Her voice turned thin and strange.
“My father.”
“You’re my best friend.”
“You were supposed to stand beside me at my wedding.”
Damen stepped toward her.
“No.” She turned on him with a fury I had never seen. “You don’t get to say my name like this is a business problem. You are my father. You were supposed to protect me, not sleep with the person I trusted most.”
His face went gray.
“I love her.”
The words detonated.
Sarah stared at him.
Then at me.
“You love him?”
I could not speak.
I nodded.
She laughed once, broken and disbelieving.
“Oh my God.”
She backed toward the door.
“Stay away from me. Both of you. I never want to see either of you again.”
“Sarah, please,” I sobbed.
“Don’t touch me.”
The hatred in her eyes will live in me forever.
“I hope he was worth it,” she said. “I hope destroying our friendship was worth it.”
Then she slammed the door.
And everything honest finally became ruin.
Catherine arrived twenty minutes later.
She did not knock.
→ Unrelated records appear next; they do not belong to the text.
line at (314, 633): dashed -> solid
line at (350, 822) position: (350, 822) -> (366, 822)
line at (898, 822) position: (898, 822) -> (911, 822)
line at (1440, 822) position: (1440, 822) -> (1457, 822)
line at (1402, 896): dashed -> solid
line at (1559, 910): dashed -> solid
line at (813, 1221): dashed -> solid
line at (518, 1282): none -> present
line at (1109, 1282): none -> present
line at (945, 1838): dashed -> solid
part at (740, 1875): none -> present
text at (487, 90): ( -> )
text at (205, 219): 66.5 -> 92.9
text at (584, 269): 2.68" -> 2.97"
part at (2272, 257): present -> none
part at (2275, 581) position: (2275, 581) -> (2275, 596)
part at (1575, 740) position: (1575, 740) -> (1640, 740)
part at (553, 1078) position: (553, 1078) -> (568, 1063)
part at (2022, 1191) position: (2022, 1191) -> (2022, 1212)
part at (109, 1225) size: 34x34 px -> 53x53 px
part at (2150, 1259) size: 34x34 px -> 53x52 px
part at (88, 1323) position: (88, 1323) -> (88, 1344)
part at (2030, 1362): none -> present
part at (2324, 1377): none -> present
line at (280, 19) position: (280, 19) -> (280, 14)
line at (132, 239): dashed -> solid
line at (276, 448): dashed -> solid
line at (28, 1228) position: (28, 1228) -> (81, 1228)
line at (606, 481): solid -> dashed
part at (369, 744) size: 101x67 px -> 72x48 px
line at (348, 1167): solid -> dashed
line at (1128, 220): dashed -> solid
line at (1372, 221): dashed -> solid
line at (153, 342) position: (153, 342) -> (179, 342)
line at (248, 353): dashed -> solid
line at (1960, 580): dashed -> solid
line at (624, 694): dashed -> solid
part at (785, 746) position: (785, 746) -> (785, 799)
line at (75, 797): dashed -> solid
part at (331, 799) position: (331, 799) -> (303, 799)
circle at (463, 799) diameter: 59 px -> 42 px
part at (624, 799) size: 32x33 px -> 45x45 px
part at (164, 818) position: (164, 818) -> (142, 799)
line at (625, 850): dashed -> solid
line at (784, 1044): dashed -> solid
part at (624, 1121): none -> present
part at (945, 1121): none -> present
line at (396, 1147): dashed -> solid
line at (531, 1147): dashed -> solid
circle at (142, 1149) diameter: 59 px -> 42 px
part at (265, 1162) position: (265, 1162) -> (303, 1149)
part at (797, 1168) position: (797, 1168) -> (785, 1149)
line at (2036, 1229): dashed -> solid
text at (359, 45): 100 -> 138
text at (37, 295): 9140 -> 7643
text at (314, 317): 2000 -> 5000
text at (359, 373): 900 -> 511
She used her key and entered the penthouse as if she still owned every inch of it.
She looked at me first.
“You should leave.”
“No,” Damen said.
Catherine’s eyes narrowed.
“Damen, do not start acting noble now. You are fifty-eight years old. You are not a boy who got swept away. You are a father who knew exactly what this would do to your child.”
Her words hit harder than Sarah’s shouting because Catherine’s voice was calm.
Then she turned to me.
“And you. You let my daughter call you sister while you carried this behind your teeth.”